The average GC content in the Hsp60 genes ranges from 0.41±0.13
(Apicomplexa) to 0.67±0.04 (Actinobacteria) (Figure 4a). As can be seen,
the average GC content of almost all Hsp60 genes is comparable to or
exceeds the average genomic background. In turn, the opposite is
observed for Euryarchaeota. The upward trend in the GC content in the
Hsp60 genes may be associated with recombination (GC-biased gene
conversion)46,47, repair48, and the
environmental changes49,50, in which there is an
increase in the frequency of AT→GC substitutions. Thus, it can be
assumed that the Hsp60 gene is tightly controlled by DNA repair systems
that protect the genetic material from mutations.
To determine the contribution of each of three codon positions to the
total GC content of Hsp60 genes from 17 phyla, the GC1,
GC2, and GC3 contents were calculated.
The average GC1 values vary from 0.49±0.06 (Apicomplexa)
to 0.69±0.02 (Actinobacteria), and their contribution to the total GC
content of Hsp60 genes is moderate (Figure 4b). At the same time,
GC2 in the range from 0.36±0.03 (Apicomplexa) to
0.44±0.02 (Basidiomycota) were the least variable and practically did
not affect the GC composition of the Hsp60 genes. These results are
obvious since the second codon position is the most conserved.
GC3 values vary from 0.25±0.15 (Firmicutes) to 0.9±0.11
(Actinobacteria), which indicates a mutation bias51.
It should be noted that starting from Euryarchaeota, the average
GC3 values of the Hsp60 genes increase sharply (Figure
4b), and the average GC content becomes more than 0.5 (Figure 4a).
The substitution of nucleotides at the third position of the codon,
caused by point mutations or repair processes, does not change the amino
acid, but only indicates the mutational pressure for codon usage.

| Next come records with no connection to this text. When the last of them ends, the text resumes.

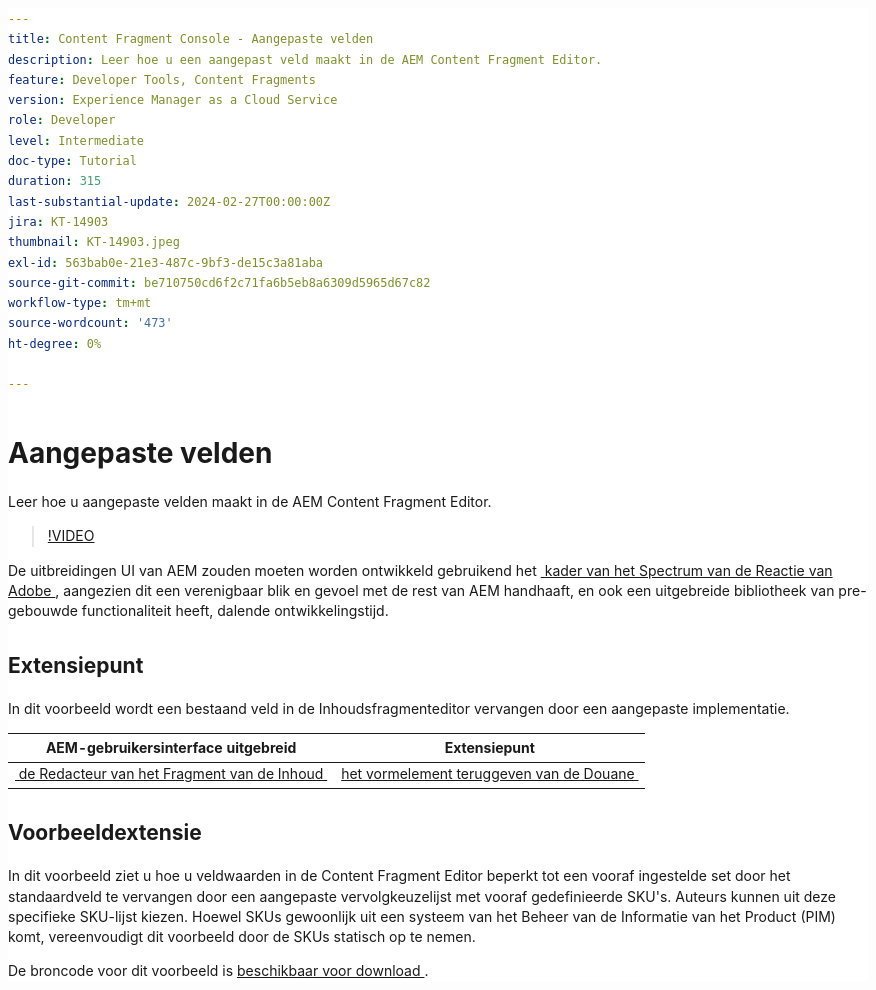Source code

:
 ```yaml
---
title: Content Fragment Console - Aangepaste velden
description: Leer hoe u een aangepast veld maakt in de AEM Content Fragment Editor.
feature: Developer Tools, Content Fragments
version: Experience Manager as a Cloud Service
role: Developer
level: Intermediate
doc-type: Tutorial
duration: 315
last-substantial-update: 2024-02-27T00:00:00Z
jira: KT-14903
thumbnail: KT-14903.jpeg
exl-id: 563bab0e-21e3-487c-9bf3-de15c3a81aba
source-git-commit: be710750cd6f2c71fa6b5eb8a6309d5965d67c82
workflow-type: tm+mt
source-wordcount: '473'
ht-degree: 0%

---
```


# Aangepaste velden

Leer hoe u aangepaste velden maakt in de AEM Content Fragment Editor.

>[!VIDEO](https://video.tv.adobe.com/v/3437640?learn=on&captions=dut)

De uitbreidingen UI van AEM zouden moeten worden ontwikkeld gebruikend het [&#x200B; kader van het Spectrum van de Reactie van Adobe &#x200B;](https://react-spectrum.adobe.com/react-spectrum/index.html), aangezien dit een verenigbaar blik en gevoel met de rest van AEM handhaaft, en ook een uitgebreide bibliotheek van pre-gebouwde functionaliteit heeft, dalende ontwikkelingstijd.

## Extensiepunt

In dit voorbeeld wordt een bestaand veld in de Inhoudsfragmenteditor vervangen door een aangepaste implementatie.

| AEM-gebruikersinterface uitgebreid | Extensiepunt |
| ------------------------ | --------------------- | 
| [&#x200B; de Redacteur van het Fragment van de Inhoud &#x200B;](https://developer.adobe.com/uix/docs/services/aem-cf-editor/) | [&#x200B; het vormelement teruggeven van de Douane &#x200B;](https://developer.adobe.com/uix/docs/services/aem-cf-editor/api/custom-fields/) |

## Voorbeeldextensie

In dit voorbeeld ziet u hoe u veldwaarden in de Content Fragment Editor beperkt tot een vooraf ingestelde set door het standaardveld te vervangen door een aangepaste vervolgkeuzelijst met vooraf gedefinieerde SKU&#39;s. Auteurs kunnen uit deze specifieke SKU-lijst kiezen. Hoewel SKUs gewoonlijk uit een systeem van het Beheer van de Informatie van het Product (PIM) komt, vereenvoudigt dit voorbeeld door de SKUs statisch op te nemen.

De broncode voor dit voorbeeld is [&#x200B; beschikbaar voor download &#x200B;](./assets/editor-custom-field/content-fragment-editor-custom-field-src.zip).
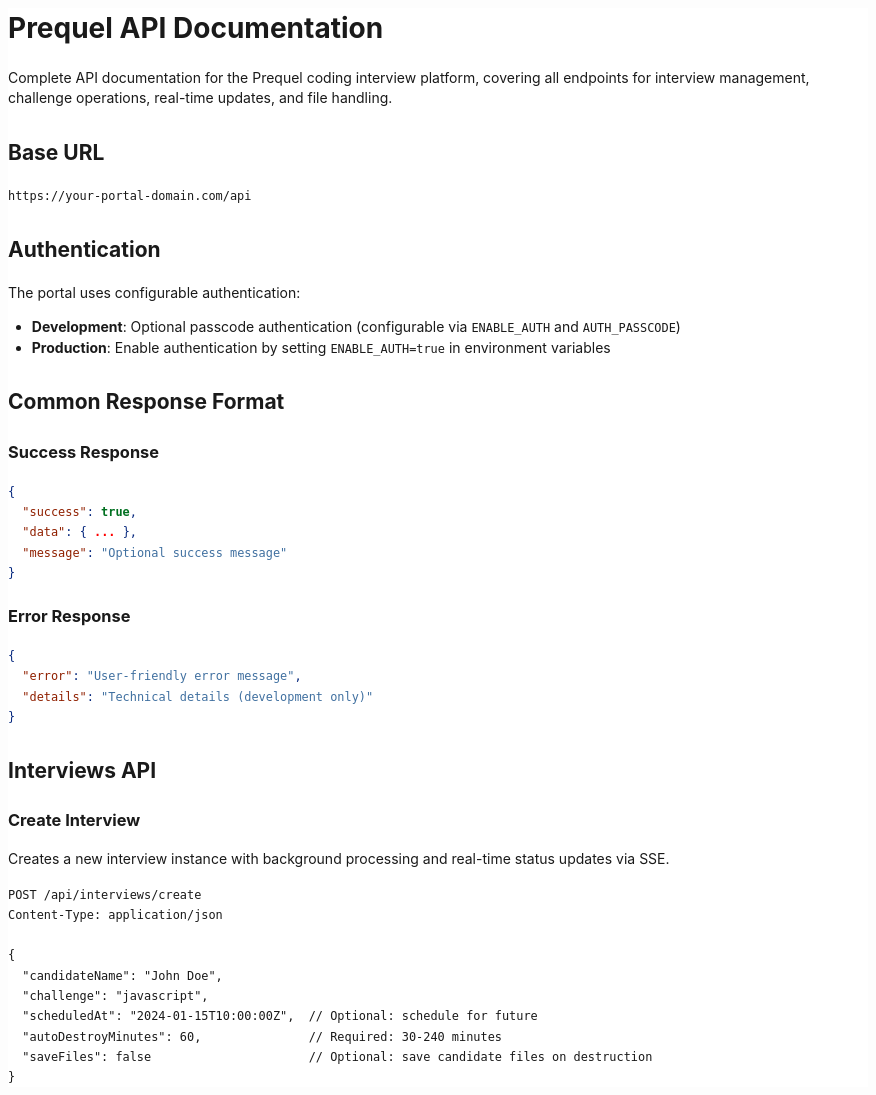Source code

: # Prequel API Documentation

Complete API documentation for the Prequel coding interview platform, covering all endpoints for interview management, challenge operations, real-time updates, and file handling.

## Base URL

```
https://your-portal-domain.com/api
```

## Authentication

The portal uses configurable authentication:
- **Development**: Optional passcode authentication (configurable via `ENABLE_AUTH` and `AUTH_PASSCODE`)
- **Production**: Enable authentication by setting `ENABLE_AUTH=true` in environment variables

## Common Response Format

### Success Response
```json
{
  "success": true,
  "data": { ... },
  "message": "Optional success message"
}
```

### Error Response
```json
{
  "error": "User-friendly error message",
  "details": "Technical details (development only)"
}
```

## Interviews API

### Create Interview

Creates a new interview instance with background processing and real-time status updates via SSE.

```http
POST /api/interviews/create
Content-Type: application/json

{
  "candidateName": "John Doe",
  "challenge": "javascript",
  "scheduledAt": "2024-01-15T10:00:00Z",  // Optional: schedule for future
  "autoDestroyMinutes": 60,               // Required: 30-240 minutes
  "saveFiles": false                      // Optional: save candidate files on destruction
}
```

According to the theory35, mutational pressure tends
to push the GC content in a gene/genome towards equilibrium (neutrality
of codon usage), reducing the heterogeneity caused by natural
selection34. Equilibrium of the nucleotide composition
of the gene/genome, in which selective constraints (factors that reduced
the evolutionary divergence of the functional sequence) do not affect
the GC content, is achieved when the frequencies of the AT→GC and GC→AT
mutations are equal34. These mutations can be fixed or
removed from the population by natural selection and random genetic
drift35. The frequencies of the AT→GC and GC→AT
mutations at the third position of the codons also reflect the direction
of the mutational pressure. In general, the GC3 value is
less than 0.5 when the gene is under the influence of AT pressure, andvice versa 52. Thus, we can initially identify
two groups of Hsp60 genes that differ in the direction of mutational
pressure (Figure 4b). The AT-group includes Apicomplexa, Chlamydiae,
Firmicutes, Streptophyta, Nematoda, Bacteroidetes, Mollusca,
Cyanobacteria, and Chordata, which have an average total GC content of
less than 0.5 in the Hsp60 genes. In turn, the phyla Euryarchaeota,
Arthropoda, Ascomycota, Proteobacteria, Euglenozoa, Basidiomycota,
Chlorophyta, and Actinobacteria form a GC-group with an average total GC
content of more than 0.5. However, the threshold of 0.5 is nominal due
to the imbalance between the rates of mutation and repair
processes53. Therefore, a neutrality analysis was
carried out to clarify the direction of the mutational pressure and to
reveal the degree of its influence on the codon usage with the
determination of the equilibrium point (Figure 5).